» **Directive**: Show each line of the entries below in which the word "Describe" appears.

» **Dataset entries**:
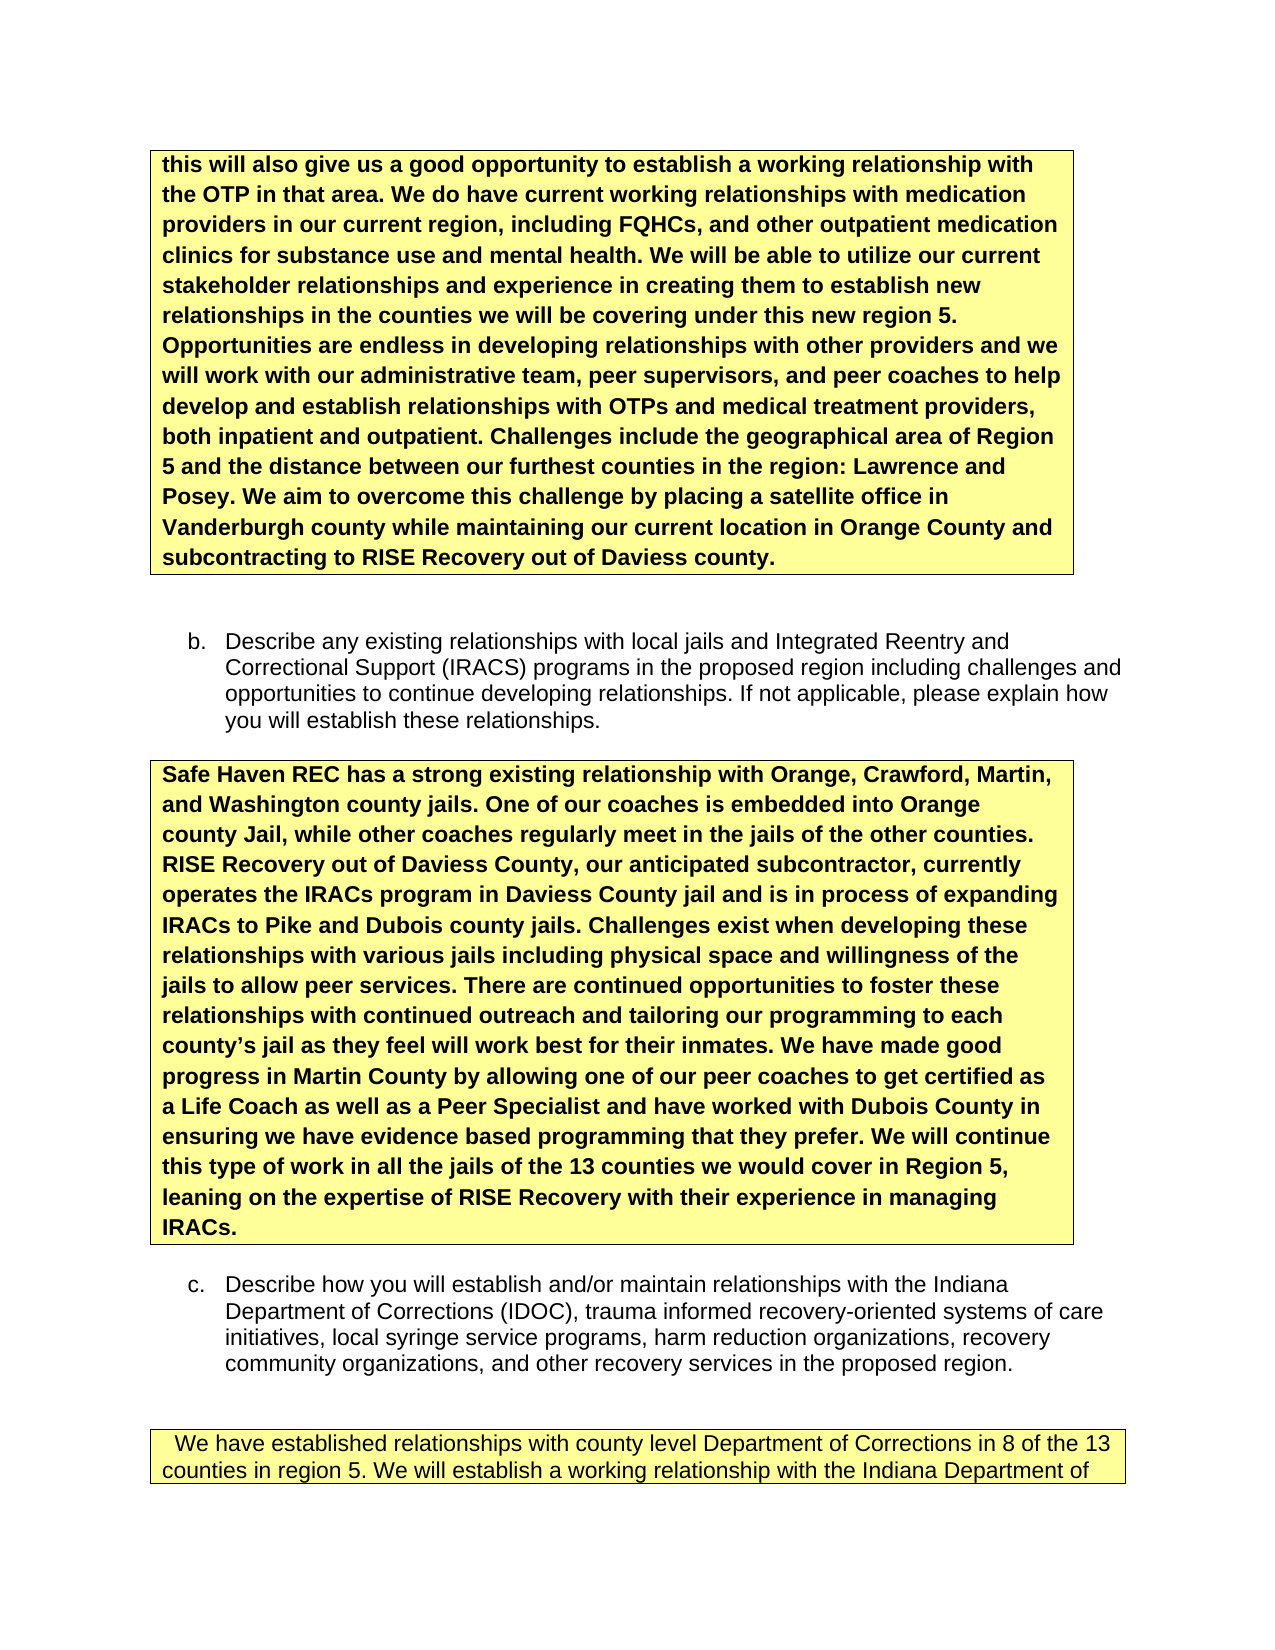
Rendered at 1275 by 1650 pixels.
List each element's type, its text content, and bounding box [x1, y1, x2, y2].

list Describe any existing relationships with local jails and Integrated Reentry and Correctional Support (IRACS) programs in the proposed region including challenges and opportunities to continue developing relationships. If not applicable, please explain how you will establish these relationships. [187, 628, 1125, 733]
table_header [151, 151, 1073, 574]
table_header Safe Haven REC has a strong existing relationship with Orange, Crawford, Martin, and Washington county jails. One of our coaches is embedded into Orange county Jail, while other coaches regularly meet in the jails of the other counties. RISE Recovery out of Daviess County, our anticipated subcontractor, currently operates the IRACs program in Daviess County jail and is in process of expanding IRACs to Pike and Dubois county jails. Challenges exist when developing these relationships with various jails including physical space and willingness of the jails to allow peer services. There are continued opportunities to foster these relationships with continued outreach and tailoring our programming to each county’s jail as they feel will work best for their inmates. We have made good progress in Martin County by allowing one of our peer coaches to get certified as a Life Coach as well as a Peer Specialist and have worked with Dubois County in ensuring we have evidence based programming that they prefer. We will continue this type of work in all the jails of the 13 counties we would cover in Region 5, leaning on the expertise of RISE Recovery with their experience in managing IRACs. [151, 761, 1073, 1244]
list Describe how you will establish and/or maintain relationships with the Indiana Department of Corrections (IDOC), trauma informed recovery-oriented systems of care initiatives, local syringe service programs, harm reduction organizations, recovery community organizations, and other recovery services in the proposed region. [187, 1271, 1125, 1377]
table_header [151, 1430, 1125, 1483]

» **Task output**:
list Describe any existing relationships with local jails and Integrated Reentry and Correctional Support (IRACS) programs in the proposed region including challenges and opportunities to continue developing relationships. If not applicable, please explain how you will establish these relationships. [187, 628, 1125, 733]
list Describe how you will establish and/or maintain relationships with the Indiana Department of Corrections (IDOC), trauma informed recovery-oriented systems of care initiatives, local syringe service programs, harm reduction organizations, recovery community organizations, and other recovery services in the proposed region. [187, 1271, 1125, 1377]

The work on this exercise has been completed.